**Exercise instructions**
Give back the line that contains "y criados en la ciudad donde cumpl" and every following line, exactly as they appear, through the end of the data.

[[ The data open ]]

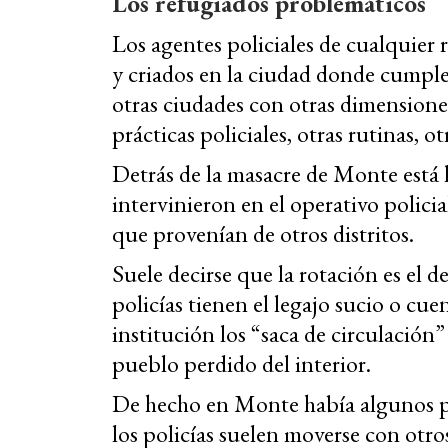
Los refugiados problemáticos
Los agentes p
oliciales de cualquier
y criados en la ciudad donde cumpl
otras ciudades con otras dimensiones,
prácticas policiales, otras rutinas, ot
Detrás de la masacre de Monte está 
intervinieron en el operativo policia
que provenían de otros distritos.
Suele decirse que la rotación es el 
policías tienen el legajo sucio o cue
institución los “saca de circulaci
pueblo perdido del interior.
De hecho en Monte había algunos po
los policías suelen moverse con otro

[[ The data closed ]]

**Written answer**
y criados en la ciudad donde cumpl
otras ciudades con otras dimensiones,
prácticas policiales, otras rutinas, ot
Detrás de la masacre de Monte está 
intervinieron en el operativo policia
que provenían de otros distritos.
Suele decirse que la rotación es el 
policías tienen el legajo sucio o cue
institución los “saca de circulaci
pueblo perdido del interior.
De hecho en Monte había algunos po
los policías suelen moverse con otro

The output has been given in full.